Écrire Quatre militants papous ont été libérés mais sont toujours poursuivis pour rébellion

Hiskia Meage, Emanuel Ukago, Panus Hesegem et William Wim, arrêtés pour avoir participé à des manifestations politiques pacifiques le 19 décembre 2016 à Manado, dans la province du Sulawesi-Nord, ont été libérés par la police. Ils sont toujours poursuivis pour « rébellion » (makar) et risquent la détention à perpétuité.

Hiskia Meage, Emanuel Ukago, Panus Hesegem et William Wim, membres d’une organisation favorable à l’indépendance des Papous, le Comité national de Papouasie occidentale (KNPB), ont été libérés le 28 janvier 2017 par la police régionale de la province du Sulawesi-Nord, selon leur nouvel avocat. Durant leur détention, ils ont eu des problèmes de communication avec leur avocat précédent, et c’est pourquoi Amnesty International n’a pas été informée de leur libération. Ils ne peuvent toujours pas voyager et la police leur a ordonné de rester à Manado, dans la province du Sulawesi-Nord. Ils sont toujours poursuivis pour « rébellion » (makar) et risquent la détention à perpétuité.

Les quatre hommes faisaient partie des 528 personnes, dont des mineurs, arrêtées le 19 décembre 2016 à la suite des actions politiques pacifiques menées simultanément dans plusieurs villes d’Indonésie. La plupart de ces personnes ont été remises en liberté le lendemain sans avoir été inculpées.

Les lois indonésiennes continuent d’être régulièrement utilisées pour sanctionner des activités politiques non violentes et emprisonner des personnes ayant simplement exercé de manière pacifique leurs droits aux libertés d’expression, d’opinion et de réunion pacifique. Un grand nombre des personnes arrêtées ont été accusées de « rébellion » (makar) en vertu des articles 106 et 110 (atteintes à la sûreté de l’État) du Code pénal indonésien.

La Constitution et la législation indonésiennes garantissent le droit à la liberté d’expression et de réunion pacifique.

Des dizaines de militants politiques pacifiques sont actuellement incarcérés dans la région de Papouasie (provinces de Papouasie et de Papouasie occidentale). Certains ont été condamnés à des peines de 20 ans d’emprisonnement pour avoir organisé des activités ou des manifestations politiques non violentes, pour y avoir assisté ou participé, ou pour possession ou déploiement du drapeau de « l’Étoile du matin », emblème interdit de l’indépendance papoue.

Un grand nombre des personnes arrêtées sont accusées de « rébellion » (makar) en vertu des articles 106 et 110 (atteintes à la sûreté de l’État) du Code pénal indonésien. Amnesty International a recueilli des informations sur un recours excessif à la force, aux armes à feu, ainsi qu’à la torture et autres mauvais traitements à l’encontre de militants politiques, entre autres, accusés d’avoir des liens avec des groupes pro-indépendance. Il est rare que les auteurs de ces actes soient amenés à rendre des comptes, et les membres des forces de sécurité concernés reçoivent tout au plus des sanctions disciplinaires, et non pénales. Pour plus d’informations sur cette question, voir les documents d’Amnesty International disponibles aux adresses suivantes : https://www.amnesty.org/fr/documents/asa21/5480/2017/fr/, https://www.amnesty.org/fr/documents/asa21/5409/2016/fr/, https://www.amnesty.org/en/documents/asa21/3010/2015/en/, https://www.amnesty.org/fr/documents/asa21/1932/2015/fr/ et https://www.amnesty.org/fr/documents/asa21/3797/2016/fr/.

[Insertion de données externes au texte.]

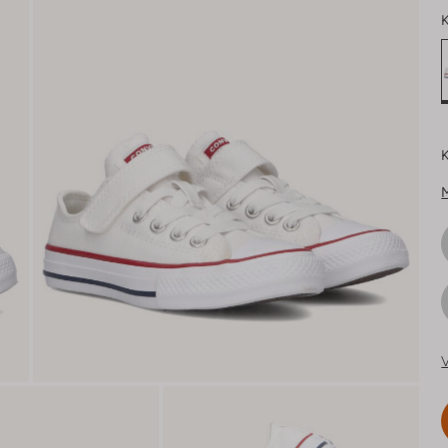
K
K
V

Le Mouvement de libération uni pour la Papouasie occidentale (ULMWP), créé en décembre 2014, regroupe différents mouvements indépendantistes papous.

Le Groupe mélanésien Fer de lance est une organisation intergouvernementale à caractère politique fondée en 1983 et composée de quatre États mélanésiens (Fidji, Papouasie-Nouvelle-Guinée, Salomon et Vanuatu) et du Front de libération nationale kanak et socialiste (FLNKS) de Nouvelle-Calédonie. L’Indonésie en est un membre associé et l’ULMWP, un membre observateur.

Amnesty International ne prend aucunement position sur le statut politique des provinces d’Indonésie, ni sur les appels à l’indépendance. Cependant, elle estime que le droit à la liberté d’expression comprend le droit de prôner pacifiquement le recours aux référendums, l’indépendance ou d’autres solutions politiques.